Andy Baker- North Country Sky review

Andy Baker North Country Sky

Michigan veterinarian Andy Baker’s fourth album arrived this summer, and got lost in the shuffle for a bit. But as good things tend to do, it surfaced at just the right time.

I’m not saying I’ve been struggling with depression—that is too strong of a word for what I’ve been experiencing. I have been feeling alternately down and anxious though these last four months, self-doubt creeping into every crack of insecurity it located. COVID-19 certainly plays a part, largely related to the concerns I felt the area governments were ignoring as we head back to school, and the responsibilities that come with implementing the protocols designed by far-off bureaucrats: I full well know who will be blamed if and when things go bad. No concerts or festivals also contribute, forced isolation wearing at the veneer of positivity most have attempted to display. Therefore, I’ve been experiencing mental challenges, still listening to a lot of music but not finding the will or ability to write about that music.

North Country Sky pulled me out of this funk, just a little. So have other events and happenings. Music is the great healer.

I don’t know much about Andy Baker, nothing outside what I’ve read in his bio and heard in his songs. He has been a Kerrville New Folk Finalist a couple times—with songs featured here—and a Falcon Ridge Emerging Songwriter Finalist as well. He has toured a bit, mostly close to home, and demonstrates that he has the ability to pull a song from the ether, building human connection through rhythm and rhyme.

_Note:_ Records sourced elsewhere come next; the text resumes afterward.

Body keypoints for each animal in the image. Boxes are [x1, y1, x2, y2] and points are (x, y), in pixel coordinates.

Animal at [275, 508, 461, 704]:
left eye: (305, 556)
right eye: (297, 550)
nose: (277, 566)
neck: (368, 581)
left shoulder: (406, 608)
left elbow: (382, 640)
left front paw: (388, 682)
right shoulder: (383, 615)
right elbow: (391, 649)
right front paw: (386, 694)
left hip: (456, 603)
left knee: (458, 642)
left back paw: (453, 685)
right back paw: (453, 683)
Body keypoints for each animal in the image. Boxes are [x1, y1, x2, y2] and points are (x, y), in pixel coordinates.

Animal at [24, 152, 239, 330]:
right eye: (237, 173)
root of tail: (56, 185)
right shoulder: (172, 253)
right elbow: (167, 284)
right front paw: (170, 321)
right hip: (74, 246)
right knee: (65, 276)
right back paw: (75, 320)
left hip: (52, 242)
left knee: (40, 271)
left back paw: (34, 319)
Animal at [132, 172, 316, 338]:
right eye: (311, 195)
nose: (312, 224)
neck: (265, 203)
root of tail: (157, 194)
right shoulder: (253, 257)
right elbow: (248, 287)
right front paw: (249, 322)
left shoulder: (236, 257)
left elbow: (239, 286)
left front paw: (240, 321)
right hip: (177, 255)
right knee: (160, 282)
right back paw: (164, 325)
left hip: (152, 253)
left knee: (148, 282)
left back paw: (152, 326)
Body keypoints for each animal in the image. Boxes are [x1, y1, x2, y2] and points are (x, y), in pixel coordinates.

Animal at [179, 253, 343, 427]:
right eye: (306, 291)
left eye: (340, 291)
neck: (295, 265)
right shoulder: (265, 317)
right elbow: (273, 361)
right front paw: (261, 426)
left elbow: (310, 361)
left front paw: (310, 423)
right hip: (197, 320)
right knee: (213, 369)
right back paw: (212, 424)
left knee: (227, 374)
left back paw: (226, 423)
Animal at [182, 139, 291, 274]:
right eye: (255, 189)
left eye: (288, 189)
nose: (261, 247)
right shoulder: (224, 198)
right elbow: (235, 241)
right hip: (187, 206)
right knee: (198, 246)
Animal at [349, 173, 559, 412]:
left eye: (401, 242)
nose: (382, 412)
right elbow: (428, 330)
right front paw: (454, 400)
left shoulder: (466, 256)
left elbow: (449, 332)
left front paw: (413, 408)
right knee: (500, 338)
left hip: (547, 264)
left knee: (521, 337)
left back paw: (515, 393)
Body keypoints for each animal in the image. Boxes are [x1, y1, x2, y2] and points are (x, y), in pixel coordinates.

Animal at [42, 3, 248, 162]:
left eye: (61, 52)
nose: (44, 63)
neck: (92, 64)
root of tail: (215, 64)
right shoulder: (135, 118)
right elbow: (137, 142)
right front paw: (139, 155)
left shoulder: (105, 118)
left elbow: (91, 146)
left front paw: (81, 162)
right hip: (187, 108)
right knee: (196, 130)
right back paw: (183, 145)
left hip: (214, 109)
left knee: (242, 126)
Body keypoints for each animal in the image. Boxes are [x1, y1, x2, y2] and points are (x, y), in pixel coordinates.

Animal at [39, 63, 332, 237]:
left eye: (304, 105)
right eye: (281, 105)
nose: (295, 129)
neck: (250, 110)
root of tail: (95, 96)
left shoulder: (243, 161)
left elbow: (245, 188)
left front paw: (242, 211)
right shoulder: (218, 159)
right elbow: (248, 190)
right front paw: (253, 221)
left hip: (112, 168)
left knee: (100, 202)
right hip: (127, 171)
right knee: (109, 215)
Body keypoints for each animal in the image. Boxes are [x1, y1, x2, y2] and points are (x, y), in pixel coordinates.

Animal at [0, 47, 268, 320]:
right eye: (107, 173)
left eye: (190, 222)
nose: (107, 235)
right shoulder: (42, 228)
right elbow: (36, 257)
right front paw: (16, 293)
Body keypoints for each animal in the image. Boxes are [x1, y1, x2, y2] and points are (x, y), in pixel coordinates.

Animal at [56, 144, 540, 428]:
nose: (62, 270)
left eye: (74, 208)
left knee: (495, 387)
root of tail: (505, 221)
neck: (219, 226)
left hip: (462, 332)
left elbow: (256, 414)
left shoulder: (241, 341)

“Sixteen,” a tribute to his teenaged sister who died of a brain tumor, and “Tsunami,” about grief and loss of life, are compelling songs of personal anguish made universal through artistic flair. Lyric choices that’ll bring a tear—“I’m just a kid with a birthday dream, trying to make it to sixteen,” for one, “I did not tell you I loved you, I did not kiss your lips goodbye; I thought you would be home for dinner, you weren’t supposed to leave this life,” for another, abound. “Second Wind” accepts the inevitable—“Half my beard has turned to grey, half my years have flown away; but I don’t look back on where I’ve been, I’m chasing down my second wind.” These perspectives provide North Country Sky with a formidable spine supporting an artistic vision.

Baker plays a variety of instruments, acoustic guitar, octave mandolin, keyboards, and Dobro. His gentle voice conveys the significance of his songs, the anguish of “Tsunami,” the free-spirited naïveté of “Next Right Thing,” the hope of “I Know” and “Skywriter,” and the country-angst of “Fall to Pieces.” Not everything is heavy, thankfully. “Crossroads” plays with words and melody, creating rhythms all its own, a playful hit single in a different universe. Gordon Lightfoot influences perhaps peek into “Running After You,” and “Fixer Upper Blues” isn’t terribly deep, but is sure to appeal.

The guitar playing is impressive, whether by Baker or Will Walker, with Drew Howard contributing some pedal steel. Jeff Moehle’s drumming choices add significantly to the album.

Evidence that this recording has no filler is that Baker has chosen to conclude the album with two of his finest songs and performances, “Love & Gravity” and “North Country Sky.” Strong to the finish, these songs serve as a capstone to an incredibly rich collection of songs, performed compellingly by a group of musicians and singers united in effort.

North Country Sky is an impressive album from a singer-songwriter whose name I am going to be looking for in the future. Really good stuff, highly recommended.